» **PROBLEM STATEMENT**:
Down to the last line below, repeat the entries word for word and drop the pictures.

____ SUPPLIED ENTRIES

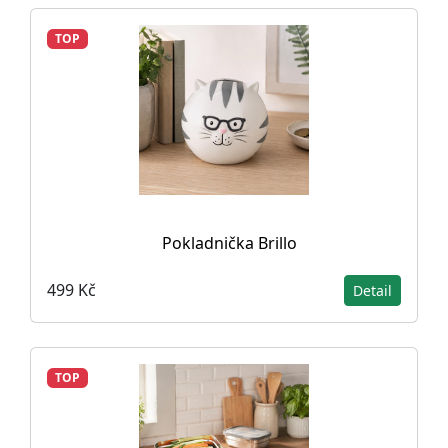
TOP
Pokladnička Brillo
499 Kč
Detail
TOP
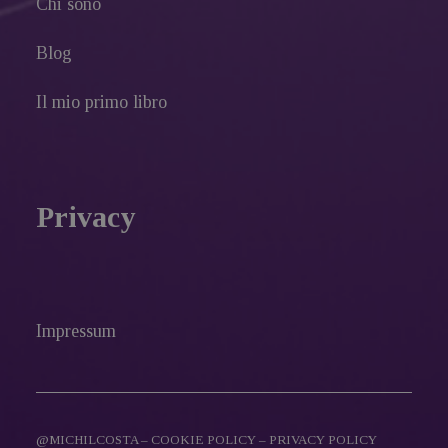
Chi sono
Blog
Il mio primo libro
Privacy
Impressum
@MICHILCOSTA –
COOKIE POLICY
–
PRIVACY POLICY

________

» **YOUR RESPONSE**:
TOP
Pokladnička Brillo
499 Kč
Detail
TOP
Chi sono
Blog
Il mio primo libro
Privacy
Impressum
@MICHILCOSTA –
COOKIE POLICY
–
PRIVACY POLICY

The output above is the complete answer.